=== Section Start ===
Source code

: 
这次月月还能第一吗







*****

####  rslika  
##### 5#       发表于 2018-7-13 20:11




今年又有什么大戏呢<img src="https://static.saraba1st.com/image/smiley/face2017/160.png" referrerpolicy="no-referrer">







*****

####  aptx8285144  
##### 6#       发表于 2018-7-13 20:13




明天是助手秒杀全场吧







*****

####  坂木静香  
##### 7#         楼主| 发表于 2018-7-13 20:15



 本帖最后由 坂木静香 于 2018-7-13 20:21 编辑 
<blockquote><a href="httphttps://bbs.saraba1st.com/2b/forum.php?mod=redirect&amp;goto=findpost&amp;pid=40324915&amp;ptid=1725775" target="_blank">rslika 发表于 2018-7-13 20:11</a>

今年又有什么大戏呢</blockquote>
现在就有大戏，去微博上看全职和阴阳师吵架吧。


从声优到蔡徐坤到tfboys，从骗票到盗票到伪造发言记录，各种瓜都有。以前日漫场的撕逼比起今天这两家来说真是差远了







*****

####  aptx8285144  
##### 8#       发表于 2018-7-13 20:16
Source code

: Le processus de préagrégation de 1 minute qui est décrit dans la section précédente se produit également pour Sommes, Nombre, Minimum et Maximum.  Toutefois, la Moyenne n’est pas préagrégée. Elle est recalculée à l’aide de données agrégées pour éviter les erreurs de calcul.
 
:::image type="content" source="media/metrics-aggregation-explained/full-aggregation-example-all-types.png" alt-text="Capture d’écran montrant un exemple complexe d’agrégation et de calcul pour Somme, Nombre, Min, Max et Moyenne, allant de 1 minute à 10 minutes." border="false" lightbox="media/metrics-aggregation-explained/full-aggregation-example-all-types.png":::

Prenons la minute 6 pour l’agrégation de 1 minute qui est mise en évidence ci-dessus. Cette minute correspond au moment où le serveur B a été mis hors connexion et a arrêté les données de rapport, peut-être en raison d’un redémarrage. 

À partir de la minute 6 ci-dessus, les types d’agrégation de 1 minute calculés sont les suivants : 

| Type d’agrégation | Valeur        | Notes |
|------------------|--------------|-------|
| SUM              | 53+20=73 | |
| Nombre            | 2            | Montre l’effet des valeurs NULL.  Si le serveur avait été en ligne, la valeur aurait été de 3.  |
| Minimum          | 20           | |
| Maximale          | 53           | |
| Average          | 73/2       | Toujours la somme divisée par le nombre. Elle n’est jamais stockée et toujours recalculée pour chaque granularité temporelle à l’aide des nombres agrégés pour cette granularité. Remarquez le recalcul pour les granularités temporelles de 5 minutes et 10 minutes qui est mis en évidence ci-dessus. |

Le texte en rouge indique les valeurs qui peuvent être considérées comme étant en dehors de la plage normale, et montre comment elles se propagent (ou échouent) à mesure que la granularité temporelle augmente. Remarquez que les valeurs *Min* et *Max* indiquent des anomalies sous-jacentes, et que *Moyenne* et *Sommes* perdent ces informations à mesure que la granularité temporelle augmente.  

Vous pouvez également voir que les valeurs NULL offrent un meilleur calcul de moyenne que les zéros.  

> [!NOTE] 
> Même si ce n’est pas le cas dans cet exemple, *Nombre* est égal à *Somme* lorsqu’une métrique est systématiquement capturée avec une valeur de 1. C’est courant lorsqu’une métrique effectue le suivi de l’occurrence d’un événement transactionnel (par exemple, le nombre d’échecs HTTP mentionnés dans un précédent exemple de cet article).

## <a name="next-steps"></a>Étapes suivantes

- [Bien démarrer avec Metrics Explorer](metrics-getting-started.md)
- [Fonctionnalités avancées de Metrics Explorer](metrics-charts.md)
=== Section End ===
Reproduce every line of each item above without changing anything.

Source code

: 
这次月月还能第一吗







*****

####  rslika  
##### 5#       发表于 2018-7-13 20:11




今年又有什么大戏呢<img src="https://static.saraba1st.com/image/smiley/face2017/160.png" referrerpolicy="no-referrer">







*****

####  aptx8285144  
##### 6#       发表于 2018-7-13 20:13




明天是助手秒杀全场吧







*****

####  坂木静香  
##### 7#         楼主| 发表于 2018-7-13 20:15



 本帖最后由 坂木静香 于 2018-7-13 20:21 编辑 
<blockquote><a href="httphttps://bbs.saraba1st.com/2b/forum.php?mod=redirect&amp;goto=findpost&amp;pid=40324915&amp;ptid=1725775" target="_blank">rslika 发表于 2018-7-13 20:11</a>

今年又有什么大戏呢</blockquote>
现在就有大戏，去微博上看全职和阴阳师吵架吧。


从声优到蔡徐坤到tfboys，从骗票到盗票到伪造发言记录，各种瓜都有。以前日漫场的撕逼比起今天这两家来说真是差远了







*****

####  aptx8285144  
##### 8#       发表于 2018-7-13 20:16
Source code

: Le processus de préagrégation de 1 minute qui est décrit dans la section précédente se produit également pour Sommes, Nombre, Minimum et Maximum.  Toutefois, la Moyenne n’est pas préagrégée. Elle est recalculée à l’aide de données agrégées pour éviter les erreurs de calcul.
 
:::image type="content" source="media/metrics-aggregation-explained/full-aggregation-example-all-types.png" alt-text="Capture d’écran montrant un exemple complexe d’agrégation et de calcul pour Somme, Nombre, Min, Max et Moyenne, allant de 1 minute à 10 minutes." border="false" lightbox="media/metrics-aggregation-explained/full-aggregation-example-all-types.png":::

Prenons la minute 6 pour l’agrégation de 1 minute qui est mise en évidence ci-dessus. Cette minute correspond au moment où le serveur B a été mis hors connexion et a arrêté les données de rapport, peut-être en raison d’un redémarrage. 

À partir de la minute 6 ci-dessus, les types d’agrégation de 1 minute calculés sont les suivants : 

| Type d’agrégation | Valeur        | Notes |
|------------------|--------------|-------|
| SUM              | 53+20=73 | |
| Nombre            | 2            | Montre l’effet des valeurs NULL.  Si le serveur avait été en ligne, la valeur aurait été de 3.  |
| Minimum          | 20           | |
| Maximale          | 53           | |
| Average          | 73/2       | Toujours la somme divisée par le nombre. Elle n’est jamais stockée et toujours recalculée pour chaque granularité temporelle à l’aide des nombres agrégés pour cette granularité. Remarquez le recalcul pour les granularités temporelles de 5 minutes et 10 minutes qui est mis en évidence ci-dessus. |

Le texte en rouge indique les valeurs qui peuvent être considérées comme étant en dehors de la plage normale, et montre comment elles se propagent (ou échouent) à mesure que la granularité temporelle augmente. Remarquez que les valeurs *Min* et *Max* indiquent des anomalies sous-jacentes, et que *Moyenne* et *Sommes* perdent ces informations à mesure que la granularité temporelle augmente.  

Vous pouvez également voir que les valeurs NULL offrent un meilleur calcul de moyenne que les zéros.  

> [!NOTE] 
> Même si ce n’est pas le cas dans cet exemple, *Nombre* est égal à *Somme* lorsqu’une métrique est systématiquement capturée avec une valeur de 1. C’est courant lorsqu’une métrique effectue le suivi de l’occurrence d’un événement transactionnel (par exemple, le nombre d’échecs HTTP mentionnés dans un précédent exemple de cet article).

## <a name="next-steps"></a>Étapes suivantes

- [Bien démarrer avec Metrics Explorer](metrics-getting-started.md)
- [Fonctionnalités avancées de Metrics Explorer](metrics-charts.md)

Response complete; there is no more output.